Ela tinha vinho e filhos, e os olhos de seu pai, Malik, já eram como um frasco de vidro. Para ele, a cegueira não era uma deficiência; era um rosto divino, uma mancha na reputação imaculada de uma família que prezava a estética e o status social. Seus nomes, Aminah e Laila, eram as estátuas douradas em sua galeria: olhos brilhantes e línguas afetuosas. Zainab era pouco mais que uma sombra que elas projetavam.
Não é isso que vejo com uma palavra, mas com uma palavra: o significado pungente e telúrico das ruas desenhadas dentro da casa vazia.
—Levante-se, ‘coisa’ — a voz de pai era áspera. Ele nunca usava o próprio nome. Dar um nome a algo era reconstituir sua alma.
Zainab se levantou, passando os dedos pelo acabamento aveludado da poltrona. Sentiu uma presença incômoda: queria fumar lenha, tabaco barato e ozônio de uma tempestade iminente.
“A mesquita tem bocas demais para alimentar”, disse Malik, com uma voz carregada de alívio cruel. “Uma delas concordou com você. Você vai se casar amanhã. Um mendigo. Um fardo cego para um homem destruído. Simetria perfeita, não acha?”
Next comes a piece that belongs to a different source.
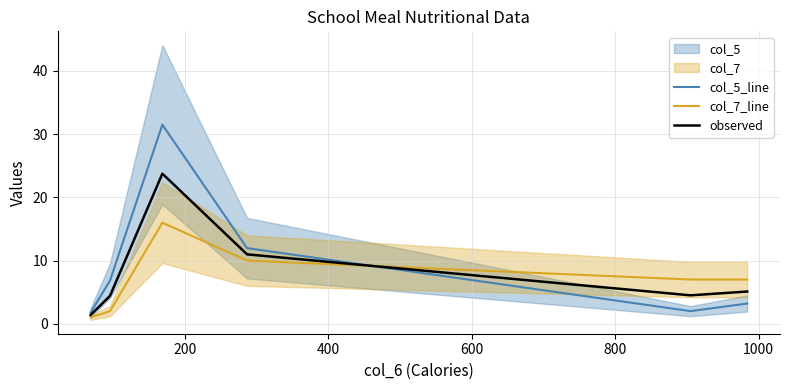

What is the value of the col_5_line point at the 2nd from the left?

6.8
O silêncio que se seguiu foi visceral. Zainab sentiu o sangue drenar de seus membros, deixando seus dedos congelados. Ela não cantou. Lágrimas eram uma moeda de troca que se esgotou quando ela tinha dez anos. Ela simplesmente sentiu o mundo estremecer.
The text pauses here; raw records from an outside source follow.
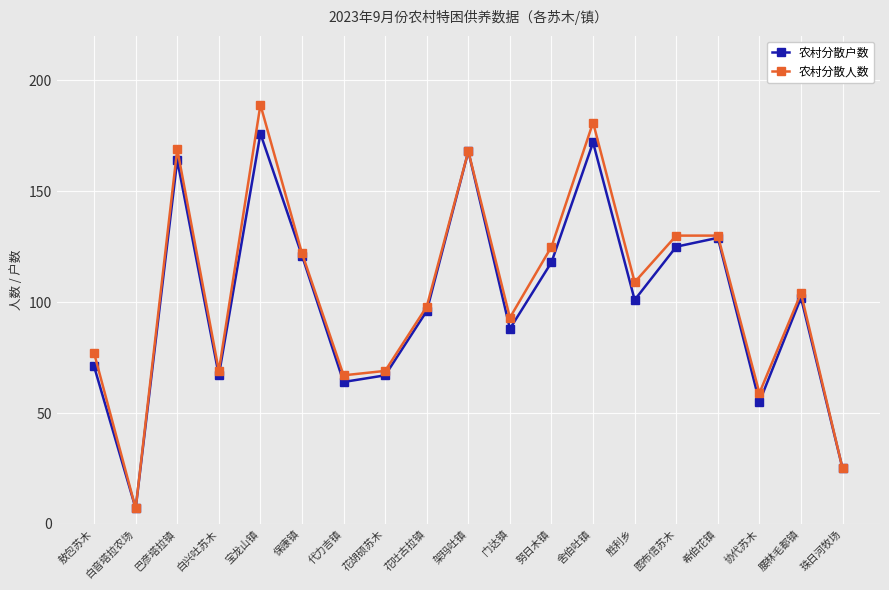

How many lines are shown in the chart?

2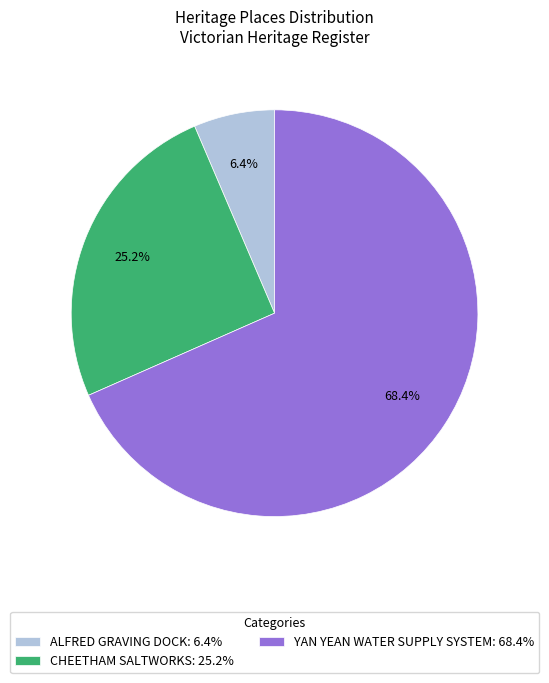

To the nearest percent, what is the combined percentage of ALFRED GRAVING DOCK and CHEETHAM SALTWORKS?

32%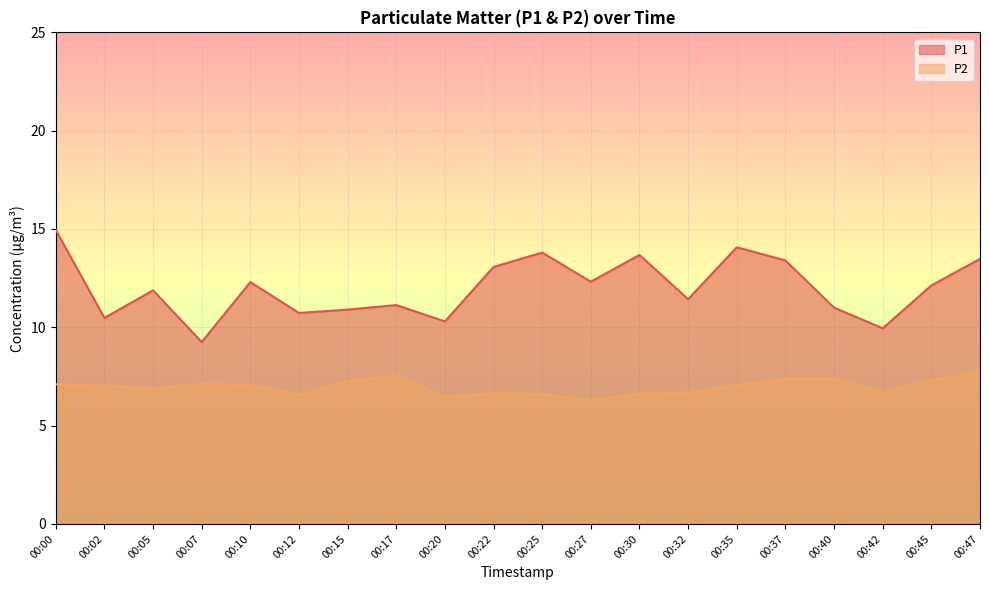

How many data points in P2 are less than 7?

9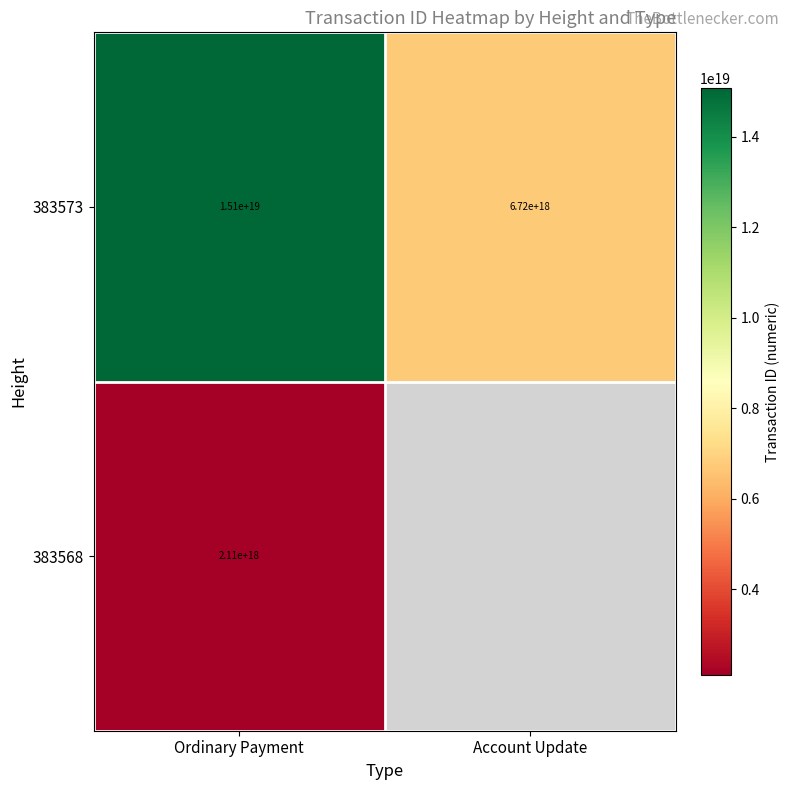

Is it true that 383568 equals 3655156526516963328.0 at Ordinary Payment?

False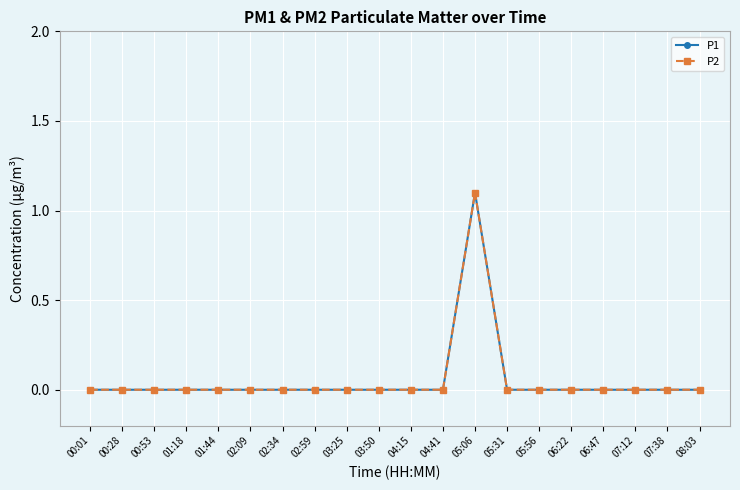

Does the chart display data point markers on the line(s)?

Yes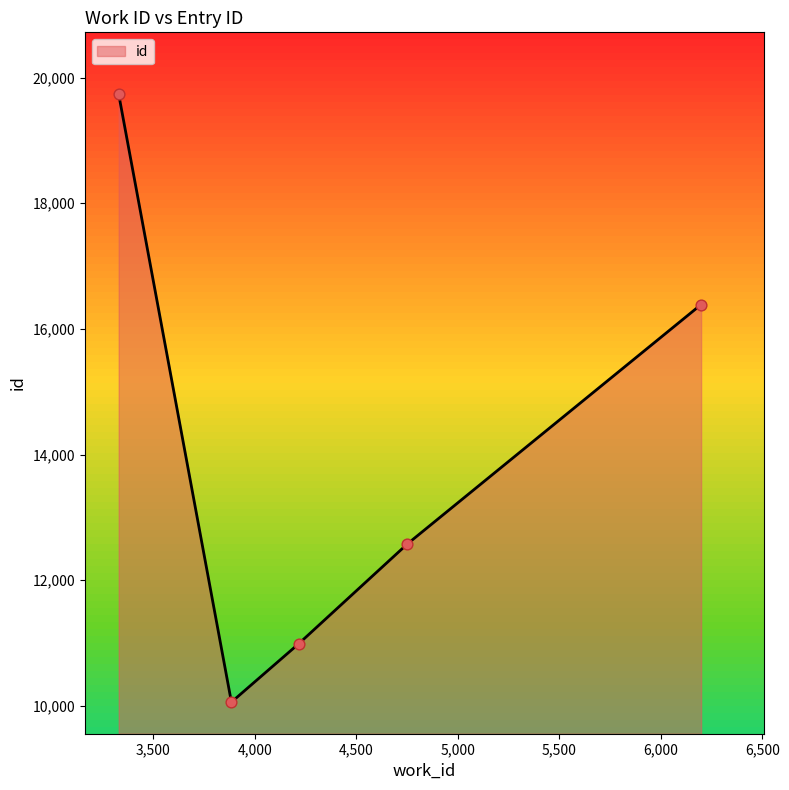

How many interior local valleys (lower than both neighbors) does the data have?

1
O casamento foi uma espécie de tamborilar lento e rítmico, com passos lentos e staccato e risos. Aconteceu no pátio laminado do magistrado local, sob o olhar curioso da elite da aldeia. Zainab usava um vestido de linho grosseiro: o último insulto das irmãs. Sentia-se como se estivesse longe de um estranho que a protegesse. A abertura era firme, surpreendentemente firme, mas a manga do vestido estava em farrapos, ou o tecido lutava contra o seu pulso.
“Agora temos outro problema”, disparou Malik, como o som de uma porta batendo após uma eternidade.
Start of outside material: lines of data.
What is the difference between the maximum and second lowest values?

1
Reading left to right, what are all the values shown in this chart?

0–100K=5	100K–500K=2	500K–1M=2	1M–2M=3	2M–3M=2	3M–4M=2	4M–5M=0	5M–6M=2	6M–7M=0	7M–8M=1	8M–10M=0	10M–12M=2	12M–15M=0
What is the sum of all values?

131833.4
Oh homem, Yusha, eu não disse nada. Afastou-se do solo lar que conhecera, seus passos firmes até na lama. Eles caminham por horas no frio, deixando para trás o aroma de jasmim e madeira polida, substituído pela salinidade podre das margens do rio e pelos pelos densos e úmidos ao redor.
Sua casa era uma cabana que gemia a cada rajada de vento. Cheirava a terra úmida e fuligem antiga.